While a full description of a HDHP is beyond the scope of this article, its key features are a higher deductible than many insurance policies and a maximum limit on the out-of-pocket expenses (including the deductible and co-payments, but excluding the premium payments).  For 2008, the minimum deductible is $1,100 for self-only coverage and $2,200 for family coverage, and the maximum out-of-pocket expense is $5,600 for self-only coverage and $11,200 for family coverage.  All major insurance companies offer HSA compliant plans.  Employers may also offer an HSA compliant plan, since these policies tend to be less expensive.  If the employer makes contributions to your HSA it is excluded from your income.

Premium Savings.  Because of the higher deductibles and plan features, HSA compliant plans tend to cost less.  When I switched from a policy with a $2,000 general deductible and a $200 drug deductible to an overall deductible of $2,200, the premiums for my family were reduced from $754 per month to $450 per month.  That’s a total premium savings of $3,648 per year!

Tax Savings.  One of the best features of an HSA is the tax savings for contributing to the account.  Beginning in 2007, the contribution limit is no longer tied to the deductible.  The contribution limit for 2008 is $2,900 for self-only coverage and $5,800 for family coverage.  To the extent you make the contribution (as opposed to your employer), these amounts are fully tax deductible, no matter what your income.  If you are age 55 or older, you may contribute an additional $900 for 2008.  There is even a one time ability to take a distribution from your IRA to fund your HSA with no taxes or penalty.
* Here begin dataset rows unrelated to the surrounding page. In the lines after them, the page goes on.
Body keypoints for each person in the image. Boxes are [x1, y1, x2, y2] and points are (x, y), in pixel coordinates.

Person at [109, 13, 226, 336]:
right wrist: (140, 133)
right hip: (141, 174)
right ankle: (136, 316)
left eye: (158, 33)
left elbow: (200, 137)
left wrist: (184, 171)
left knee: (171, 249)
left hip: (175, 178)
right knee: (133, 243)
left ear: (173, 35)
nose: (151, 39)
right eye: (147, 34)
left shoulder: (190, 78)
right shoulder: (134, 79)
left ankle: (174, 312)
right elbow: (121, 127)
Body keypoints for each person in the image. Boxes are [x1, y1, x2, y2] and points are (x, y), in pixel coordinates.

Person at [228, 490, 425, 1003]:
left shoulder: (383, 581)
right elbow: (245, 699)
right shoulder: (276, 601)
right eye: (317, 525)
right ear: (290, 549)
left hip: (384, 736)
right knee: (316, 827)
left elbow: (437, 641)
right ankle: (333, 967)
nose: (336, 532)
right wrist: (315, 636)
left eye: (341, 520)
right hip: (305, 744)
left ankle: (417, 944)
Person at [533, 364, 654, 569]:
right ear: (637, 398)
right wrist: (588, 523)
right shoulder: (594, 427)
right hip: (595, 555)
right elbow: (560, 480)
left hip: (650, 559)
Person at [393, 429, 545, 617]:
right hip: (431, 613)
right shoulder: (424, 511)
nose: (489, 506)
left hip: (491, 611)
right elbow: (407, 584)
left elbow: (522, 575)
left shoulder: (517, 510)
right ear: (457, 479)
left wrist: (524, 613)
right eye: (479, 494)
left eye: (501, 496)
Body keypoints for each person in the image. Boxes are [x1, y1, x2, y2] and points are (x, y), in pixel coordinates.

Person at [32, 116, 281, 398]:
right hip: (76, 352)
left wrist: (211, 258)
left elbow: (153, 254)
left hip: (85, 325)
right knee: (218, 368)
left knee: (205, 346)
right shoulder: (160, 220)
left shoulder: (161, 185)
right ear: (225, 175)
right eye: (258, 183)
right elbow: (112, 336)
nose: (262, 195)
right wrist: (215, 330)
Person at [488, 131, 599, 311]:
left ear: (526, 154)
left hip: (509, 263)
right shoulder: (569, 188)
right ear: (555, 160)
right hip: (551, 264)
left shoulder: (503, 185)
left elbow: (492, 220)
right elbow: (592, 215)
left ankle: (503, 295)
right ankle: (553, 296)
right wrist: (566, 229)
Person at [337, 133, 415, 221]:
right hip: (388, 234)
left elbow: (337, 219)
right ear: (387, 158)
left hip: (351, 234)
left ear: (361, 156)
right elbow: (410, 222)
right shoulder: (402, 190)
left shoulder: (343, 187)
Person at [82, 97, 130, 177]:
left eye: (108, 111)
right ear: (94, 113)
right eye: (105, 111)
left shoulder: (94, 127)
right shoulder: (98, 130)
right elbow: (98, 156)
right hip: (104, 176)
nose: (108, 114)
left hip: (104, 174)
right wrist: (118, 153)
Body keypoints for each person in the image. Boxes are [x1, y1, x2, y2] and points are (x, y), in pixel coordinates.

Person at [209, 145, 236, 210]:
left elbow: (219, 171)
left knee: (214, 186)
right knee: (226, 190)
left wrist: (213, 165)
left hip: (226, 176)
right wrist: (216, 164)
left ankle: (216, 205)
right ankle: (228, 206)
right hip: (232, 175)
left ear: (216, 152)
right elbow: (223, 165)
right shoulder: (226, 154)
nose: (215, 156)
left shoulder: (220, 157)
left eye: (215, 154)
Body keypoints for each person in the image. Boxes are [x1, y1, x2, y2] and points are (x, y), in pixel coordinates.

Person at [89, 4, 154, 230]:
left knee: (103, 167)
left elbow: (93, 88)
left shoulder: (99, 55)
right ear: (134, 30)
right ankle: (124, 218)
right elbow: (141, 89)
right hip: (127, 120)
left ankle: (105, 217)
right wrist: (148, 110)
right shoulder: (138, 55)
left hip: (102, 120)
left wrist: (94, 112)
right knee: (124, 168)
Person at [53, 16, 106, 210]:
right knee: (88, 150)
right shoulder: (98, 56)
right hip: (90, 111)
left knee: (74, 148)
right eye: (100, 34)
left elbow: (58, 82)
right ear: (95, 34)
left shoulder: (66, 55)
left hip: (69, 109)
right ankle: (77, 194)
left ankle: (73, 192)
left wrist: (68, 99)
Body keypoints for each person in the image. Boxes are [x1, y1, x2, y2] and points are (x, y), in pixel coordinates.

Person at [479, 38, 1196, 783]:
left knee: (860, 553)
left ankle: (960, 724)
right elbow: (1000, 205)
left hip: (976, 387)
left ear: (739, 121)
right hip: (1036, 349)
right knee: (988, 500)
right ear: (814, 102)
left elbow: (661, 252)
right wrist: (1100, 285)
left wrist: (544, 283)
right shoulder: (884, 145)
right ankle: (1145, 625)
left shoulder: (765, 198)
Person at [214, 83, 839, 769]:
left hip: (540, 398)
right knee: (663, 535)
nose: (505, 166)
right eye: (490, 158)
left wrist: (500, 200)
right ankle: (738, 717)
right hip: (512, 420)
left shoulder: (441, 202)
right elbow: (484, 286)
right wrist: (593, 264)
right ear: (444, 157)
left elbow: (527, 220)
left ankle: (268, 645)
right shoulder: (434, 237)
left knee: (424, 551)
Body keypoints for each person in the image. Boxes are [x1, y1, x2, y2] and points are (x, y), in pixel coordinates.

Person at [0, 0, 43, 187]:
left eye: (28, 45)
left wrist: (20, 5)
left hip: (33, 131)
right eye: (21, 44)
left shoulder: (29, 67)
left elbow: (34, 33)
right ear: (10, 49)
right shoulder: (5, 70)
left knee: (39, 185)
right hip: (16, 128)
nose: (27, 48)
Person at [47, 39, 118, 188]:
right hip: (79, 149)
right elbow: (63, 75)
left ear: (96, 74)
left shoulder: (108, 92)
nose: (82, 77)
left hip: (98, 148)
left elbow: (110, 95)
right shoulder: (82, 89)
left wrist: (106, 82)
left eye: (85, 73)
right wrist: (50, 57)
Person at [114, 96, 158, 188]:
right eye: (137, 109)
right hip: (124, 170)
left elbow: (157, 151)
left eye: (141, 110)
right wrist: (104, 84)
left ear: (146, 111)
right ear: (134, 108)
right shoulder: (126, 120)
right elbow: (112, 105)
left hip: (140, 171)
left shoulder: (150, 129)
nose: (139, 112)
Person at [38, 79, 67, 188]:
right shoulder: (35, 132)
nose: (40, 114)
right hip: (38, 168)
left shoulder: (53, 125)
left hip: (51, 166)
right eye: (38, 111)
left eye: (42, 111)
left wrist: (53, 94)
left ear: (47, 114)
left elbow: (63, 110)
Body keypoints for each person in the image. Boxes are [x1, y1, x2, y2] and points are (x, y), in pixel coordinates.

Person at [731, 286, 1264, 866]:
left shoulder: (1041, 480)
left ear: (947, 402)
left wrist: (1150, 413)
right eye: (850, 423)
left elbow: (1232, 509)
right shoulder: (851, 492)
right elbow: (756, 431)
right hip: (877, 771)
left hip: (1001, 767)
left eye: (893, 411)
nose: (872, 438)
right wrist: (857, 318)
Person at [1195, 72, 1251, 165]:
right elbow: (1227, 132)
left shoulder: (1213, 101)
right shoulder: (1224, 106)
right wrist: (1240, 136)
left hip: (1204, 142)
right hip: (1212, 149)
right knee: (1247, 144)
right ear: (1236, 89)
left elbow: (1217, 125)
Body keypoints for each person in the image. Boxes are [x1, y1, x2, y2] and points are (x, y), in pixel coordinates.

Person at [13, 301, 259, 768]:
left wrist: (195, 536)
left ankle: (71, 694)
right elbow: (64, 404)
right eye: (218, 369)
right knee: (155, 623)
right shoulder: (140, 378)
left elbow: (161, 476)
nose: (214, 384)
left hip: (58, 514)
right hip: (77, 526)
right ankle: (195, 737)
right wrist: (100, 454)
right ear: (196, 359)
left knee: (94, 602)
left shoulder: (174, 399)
In my tax bracket, the ability to deduct my contributions is significant.  I will contribute $5,800 for 2008 and save $2,030 on my taxes.  The total benefit to me for switching to an HSA compliant health plan, considering the premium and tax savings, is $5,678 for 2008, which nearly covers my $5,800 contribution!
Distributions from an HSA for “qualified medical expenses”, which are broadly defined and include expenses for yourself, your spouse and your dependents, are tax free forever!  Because the expenses only have to occur after the HSA has been established, virtually everyone will end up with qualified medical expenses at some point in their life.  You can take a qualified distribution at any point after the expense is incurred, even in later years, provided you keep track of the expenses.

Investment Opportunities.  Even better than the premium and tax savings is the ability to invest your HSA funds in non-traditional investments, just as you would in a self-directed IRA.  Many banks and other companies offer the convenience of an HSA account with a debit card for you to pay medical bills with.  However, if you are healthy and don’t have a lot of expenses or you can fund the expenses out of pocket, you can make your HSA account grow much faster with investments other than mutual funds or savings accounts which may pay very little.

With a self-directed HSA, you choose your HSA’s investments.  Common investment choices made by self-directed HSA participants at Quest IRA, Inc. in Houston, Texas include real estate, both domestic and foreign, options, secured and unsecured notes, including first and second liens against real estate, C corporation stock, limited liability companies, limited partnerships, trusts and much more.  For example, I combined my 2007 HSA contribution with my 401(k) and other self-directed accounts to fund a hard money loan with 2 points up front and 12% interest per year.

The Health Savings Account is truly the best of all worlds.  It can significantly reduce your health care premiums, reduce your taxes, and produce tax free wealth through non-traditional investments in a self-directed HSA.  With a self-directed HSA (or IRA), you don’t have to “think outside the box” when it comes to your HSA’s investments.  You just have to realize that the investment box is much larger than you think!